Fabrizio De Andrè indica ancora oggi una direzione contraria a cui ostinatamente orientarsi. Quella di immaginare una società di donne e uomini solidali, che rispetti le diversità, che non porti a quell’approdo conformistico, consumistico, omologante che a loro modo sia don Milani che Pasolini avevano visto, previsto e combattuto. Ricorda Signore questi servi disobbedienti di cui De Andrè canta nella sua «Smisurata preghiera». Di quelli che spendono la vita, la parola, le opere per compiere passi verso quel processo di umanizzazione che è sempre fragile, incerto, esposto ai ritorni degli dei e degli idoli violenti e capricciosi. Di cosa ci parla, infatti, questo plumbeo periodo che moltiplica guerra, estende l’economia mortifera del riarmo generalizzato, spinge verso l’erosione dei diritti civili e sociali, erode anche le conquiste democratiche più che condurle verso quel confine ugualitario e libertario caro a De Andrè?

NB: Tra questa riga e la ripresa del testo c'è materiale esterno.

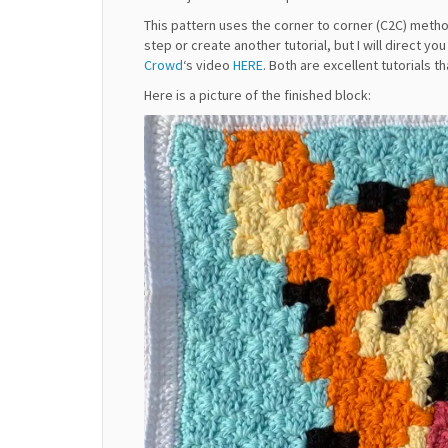
This pattern uses the corner to corner (C2C) method
step or create another tutorial, but I will direct yo
Crowd
‘s video
HERE
. Both are excellent tutorials t
Here is a picture of the finished block:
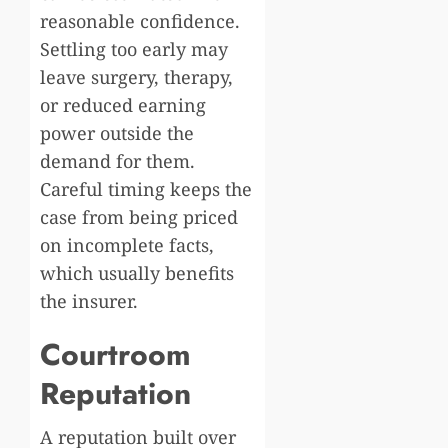
reasonable confidence.
Settling too early may
leave surgery, therapy,
or reduced earning
power outside the
demand for them.
Careful timing keeps the
case from being priced
on incomplete facts,
which usually benefits
the insurer.
Courtroom
Reputation
A reputation built over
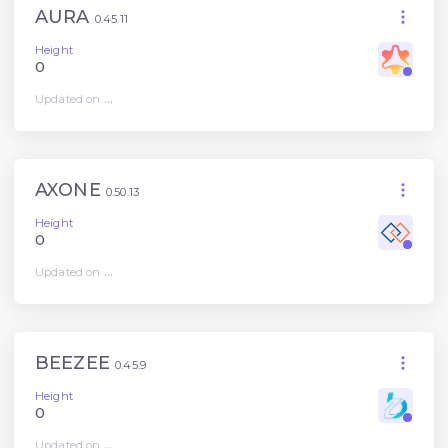
AURA
0.45.11
Height
0
Updated on
...
AXONE
0.50.13
Height
0
Updated on
...
BEEZEE
0.45.9
Height
0
Updated on
...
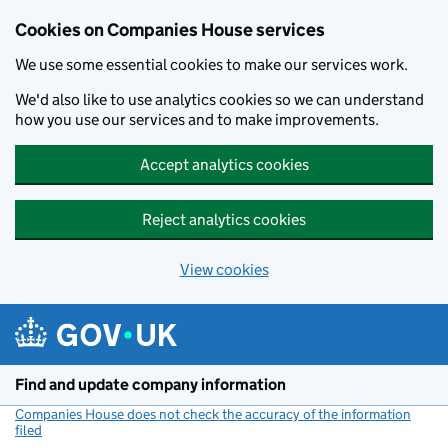
Cookies on Companies House services
We use some essential cookies to make our services work.
We'd also like to use analytics cookies so we can understand
how you use our services and to make improvements.
Accept analytics cookies
Reject analytics cookies
View cookies
Skip to main content
Find and update company information
Companies House does not check the accuracy of the information
filed
(link opens a new window)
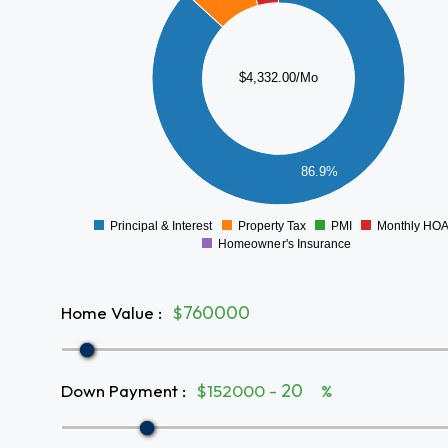
3000
2500
$4,332.00/Mo
2000
1500
1000
500
86.9%
0
Principal & Interest
Property Tax
PMI
Monthly HO
0
Homeowner's Insurance
Home Value
:
$
Down Payment
:
$152000 -
%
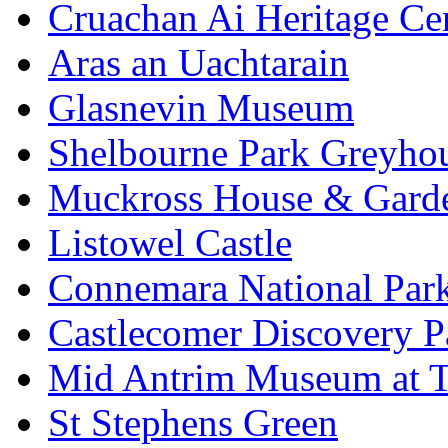
Cruachan Ai Heritage Ce
Aras an Uachtarain
Glasnevin Museum
Shelbourne Park Greyho
Muckross House & Garde
Listowel Castle
Connemara National Par
Castlecomer Discovery P
Mid Antrim Museum at T
St Stephens Green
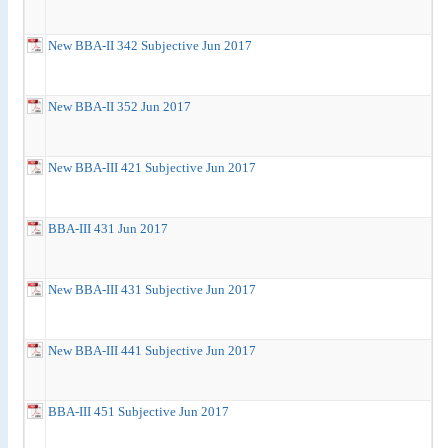
New BBA-II 342 Subjective Jun 2017
New BBA-II 352 Jun 2017
New BBA-III 421 Subjective Jun 2017
BBA-III 431 Jun 2017
New BBA-III 431 Subjective Jun 2017
New BBA-III 441 Subjective Jun 2017
BBA-III 451 Subjective Jun 2017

«Non è facendo canzoni contro i conflitti bellici che si eviteranno le guerre. Tuttavia esse entrano a far parte del patrimonio culturale di un popolo, sono parte della coscienza. Dunque possono essere un buon deterrente. È questa la loro importanza». Così dice il cantautore ligure con quel caratteristico misto di realismo e di ostinazione della speranza. Ogni guerra, lo vediamo oggi, è quella di Piero e i mille papaveri rossi ci dicono ancora il contrasto tra la tragedia di una morte insensata e la bellezza di una «creazione» che sembra attendere delusa e tuttavia impaziente «la manifestazione dei figli di Dio» (Rm 8,19). Forse è l’intreccio di questi temi esistenziali e sociali che tessono la trama musicale e poetica di Fabrizio De Andrè che ha portato ancora tanti, soprattutto tanti giovani che quando lui è morto non erano ancora nati ad ascoltare un concerto bello, con radici ormai lontane che ci parlano di futuro.